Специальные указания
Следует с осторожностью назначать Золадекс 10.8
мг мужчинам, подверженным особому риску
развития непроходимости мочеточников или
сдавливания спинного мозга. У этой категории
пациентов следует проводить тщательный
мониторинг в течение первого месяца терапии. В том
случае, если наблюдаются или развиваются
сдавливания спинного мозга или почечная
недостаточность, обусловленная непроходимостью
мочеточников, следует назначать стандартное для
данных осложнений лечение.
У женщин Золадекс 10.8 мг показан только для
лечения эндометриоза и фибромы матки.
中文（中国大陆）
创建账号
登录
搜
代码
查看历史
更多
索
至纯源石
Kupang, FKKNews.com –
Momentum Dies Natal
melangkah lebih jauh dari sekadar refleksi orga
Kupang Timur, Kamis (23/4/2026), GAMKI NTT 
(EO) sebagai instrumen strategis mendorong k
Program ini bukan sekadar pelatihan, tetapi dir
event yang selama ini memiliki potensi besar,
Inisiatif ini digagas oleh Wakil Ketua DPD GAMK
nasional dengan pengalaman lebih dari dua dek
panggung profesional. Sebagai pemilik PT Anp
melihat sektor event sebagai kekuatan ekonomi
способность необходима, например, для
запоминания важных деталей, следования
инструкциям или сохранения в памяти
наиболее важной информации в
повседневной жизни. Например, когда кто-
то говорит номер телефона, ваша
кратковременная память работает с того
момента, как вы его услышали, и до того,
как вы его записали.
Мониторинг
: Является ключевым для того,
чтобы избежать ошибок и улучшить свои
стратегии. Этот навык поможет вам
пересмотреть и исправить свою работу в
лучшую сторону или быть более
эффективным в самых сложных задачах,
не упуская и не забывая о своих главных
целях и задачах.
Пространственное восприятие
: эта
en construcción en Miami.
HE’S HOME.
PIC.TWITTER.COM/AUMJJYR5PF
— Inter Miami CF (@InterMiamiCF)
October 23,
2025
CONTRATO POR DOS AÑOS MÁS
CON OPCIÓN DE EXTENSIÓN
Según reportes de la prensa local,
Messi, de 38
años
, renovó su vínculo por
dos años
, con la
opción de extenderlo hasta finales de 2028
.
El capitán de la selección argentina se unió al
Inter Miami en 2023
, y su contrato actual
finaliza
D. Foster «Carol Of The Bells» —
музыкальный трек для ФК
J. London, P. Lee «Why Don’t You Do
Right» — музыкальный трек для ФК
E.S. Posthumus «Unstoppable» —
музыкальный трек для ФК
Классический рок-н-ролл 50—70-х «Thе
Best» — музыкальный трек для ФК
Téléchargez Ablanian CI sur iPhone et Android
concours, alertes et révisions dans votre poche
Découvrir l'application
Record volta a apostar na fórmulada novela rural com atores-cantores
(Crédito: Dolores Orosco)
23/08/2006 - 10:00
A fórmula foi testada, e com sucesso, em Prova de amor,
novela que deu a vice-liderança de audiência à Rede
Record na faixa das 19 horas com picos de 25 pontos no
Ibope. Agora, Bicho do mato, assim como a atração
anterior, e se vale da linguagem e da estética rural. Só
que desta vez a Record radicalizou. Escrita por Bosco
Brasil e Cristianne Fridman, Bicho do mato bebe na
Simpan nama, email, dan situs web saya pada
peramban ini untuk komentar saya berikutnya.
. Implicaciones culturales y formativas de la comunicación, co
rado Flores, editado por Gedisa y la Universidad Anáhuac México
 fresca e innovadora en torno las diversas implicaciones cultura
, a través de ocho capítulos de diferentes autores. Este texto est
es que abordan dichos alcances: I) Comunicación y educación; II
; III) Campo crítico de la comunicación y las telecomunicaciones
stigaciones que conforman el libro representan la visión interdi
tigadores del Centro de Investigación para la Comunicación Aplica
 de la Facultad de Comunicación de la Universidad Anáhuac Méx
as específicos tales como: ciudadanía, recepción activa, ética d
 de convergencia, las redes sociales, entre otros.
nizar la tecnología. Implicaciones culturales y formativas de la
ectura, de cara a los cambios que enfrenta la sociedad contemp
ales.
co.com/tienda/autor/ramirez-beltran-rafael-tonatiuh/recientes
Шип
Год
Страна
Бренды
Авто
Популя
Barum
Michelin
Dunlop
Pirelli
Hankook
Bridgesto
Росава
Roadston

▸ Assigned task
Turn every line of the data above into a Markdown table with two columns, n for the row number and Line for the text. Leave out blank lines.

▸ Written solution
| n | Line |
|---|---|
| 1 | Специальные указания |
| 2 | Следует с осторожностью назначать Золадекс 10.8 |
| 3 | мг мужчинам, подверженным особому риску |
| 4 | развития непроходимости мочеточников или |
| 5 | сдавливания спинного мозга. У этой категории |
| 6 | пациентов следует проводить тщательный |
| 7 | мониторинг в течение первого месяца терапии. В том |
| 8 | случае, если наблюдаются или развиваются |
| 9 | сдавливания спинного мозга или почечная |
| 10 | недостаточность, обусловленная непроходимостью |
| 11 | мочеточников, следует назначать стандартное для |
| 12 | данных осложнений лечение. |
| 13 | У женщин Золадекс 10.8 мг показан только для |
| 14 | лечения эндометриоза и фибромы матки. |
| 15 | 中文（中国大陆） |
| 16 | 创建账号 |
| 17 | 登录 |
| 18 | 搜 |
| 19 | 代码 |
| 20 | 查看历史 |
| 21 | 更多 |
| 22 | 索 |
| 23 | 至纯源石 |
| 24 | Kupang, FKKNews.com – |
| 25 | Momentum Dies Natal |
| 26 | melangkah lebih jauh dari sekadar refleksi orga |
| 27 | Kupang Timur, Kamis (23/4/2026), GAMKI NTT  |
| 28 | (EO) sebagai instrumen strategis mendorong k |
| 29 | Program ini bukan sekadar pelatihan, tetapi dir |
| 30 | event yang selama ini memiliki potensi besar, |
| 31 | Inisiatif ini digagas oleh Wakil Ketua DPD GAMK |
| 32 | nasional dengan pengalaman lebih dari dua dek |
| 33 | panggung profesional. Sebagai pemilik PT Anp |
| 34 | melihat sektor event sebagai kekuatan ekonomi |
| 35 | способность необходима, например, для |
| 36 | запоминания важных деталей, следования |
| 37 | инструкциям или сохранения в памяти |
| 38 | наиболее важной информации в |
| 39 | повседневной жизни. Например, когда кто- |
| 40 | то говорит номер телефона, ваша |
| 41 | кратковременная память работает с того |
| 42 | момента, как вы его услышали, и до того, |
| 43 | как вы его записали. |
| 44 | Мониторинг |
| 45 | : Является ключевым для того, |
| 46 | чтобы избежать ошибок и улучшить свои |
| 47 | стратегии. Этот навык поможет вам |
| 48 | пересмотреть и исправить свою работу в |
| 49 | лучшую сторону или быть более |
| 50 | эффективным в самых сложных задачах, |
| 51 | не упуская и не забывая о своих главных |
| 52 | целях и задачах. |
| 53 | Пространственное восприятие |
| 54 | : эта |
| 55 | en construcción en Miami. |
| 56 | HE’S HOME. |
| 57 | PIC.TWITTER.COM/AUMJJYR5PF |
| 58 | — Inter Miami CF (@InterMiamiCF) |
| 59 | October 23, |
| 60 | 2025 |
| 61 | CONTRATO POR DOS AÑOS MÁS |
| 62 | CON OPCIÓN DE EXTENSIÓN |
| 63 | Según reportes de la prensa local, |
| 64 | Messi, de 38 |
| 65 | años |
| 66 | , renovó su vínculo por |
| 67 | dos años |
| 68 | , con la |
| 69 | opción de extenderlo hasta finales de 2028 |
| 70 | . |
| 71 | El capitán de la selección argentina se unió al |
| 72 | Inter Miami en 2023 |
| 73 | , y su contrato actual |
| 74 | finaliza |
| 75 | D. Foster «Carol Of The Bells» — |
| 76 | музыкальный трек для ФК |
| 77 | J. London, P. Lee «Why Don’t You Do |
| 78 | Right» — музыкальный трек для ФК |
| 79 | E.S. Posthumus «Unstoppable» — |
| 80 | музыкальный трек для ФК |
| 81 | Классический рок-н-ролл 50—70-х «Thе |
| 82 | Best» — музыкальный трек для ФК |
| 83 | Téléchargez Ablanian CI sur iPhone et Android |
| 84 | concours, alertes et révisions dans votre poche |
| 85 | Découvrir l'application |
| 86 | Record volta a apostar na fórmulada novela rural com atores-cantores |
| 87 | (Crédito: Dolores Orosco) |
| 88 | 23/08/2006 - 10:00 |
| 89 | A fórmula foi testada, e com sucesso, em Prova de amor, |
| 90 | novela que deu a vice-liderança de audiência à Rede |
| 91 | Record na faixa das 19 horas com picos de 25 pontos no |
| 92 | Ibope. Agora, Bicho do mato, assim como a atração |
| 93 | anterior, e se vale da linguagem e da estética rural. Só |
| 94 | que desta vez a Record radicalizou. Escrita por Bosco |
| 95 | Brasil e Cristianne Fridman, Bicho do mato bebe na |
| 96 | Simpan nama, email, dan situs web saya pada |
| 97 | peramban ini untuk komentar saya berikutnya. |
| 98 | . Implicaciones culturales y formativas de la comunicación, co |
| 99 | rado Flores, editado por Gedisa y la Universidad Anáhuac México |
| 100 |  fresca e innovadora en torno las diversas implicaciones cultura |
| 101 | , a través de ocho capítulos de diferentes autores. Este texto est |
| 102 | es que abordan dichos alcances: I) Comunicación y educación; II |
| 103 | ; III) Campo crítico de la comunicación y las telecomunicaciones |
| 104 | stigaciones que conforman el libro representan la visión interdi |
| 105 | tigadores del Centro de Investigación para la Comunicación Aplica |
| 106 |  de la Facultad de Comunicación de la Universidad Anáhuac Méx |
| 107 | as específicos tales como: ciudadanía, recepción activa, ética d |
| 108 |  de convergencia, las redes sociales, entre otros. |
| 109 | nizar la tecnología. Implicaciones culturales y formativas de la |
| 110 | ectura, de cara a los cambios que enfrenta la sociedad contemp |
| 111 | ales. |
| 112 | co.com/tienda/autor/ramirez-beltran-rafael-tonatiuh/recientes |
| 113 | Шип |
| 114 | Год |
| 115 | Страна |
| 116 | Бренды |
| 117 | Авто |
| 118 | Популя |
| 119 | Barum |
| 120 | Michelin |
| 121 | Dunlop |
| 122 | Pirelli |
| 123 | Hankook |
| 124 | Bridgesto |
| 125 | Росава |
| 126 | Roadston |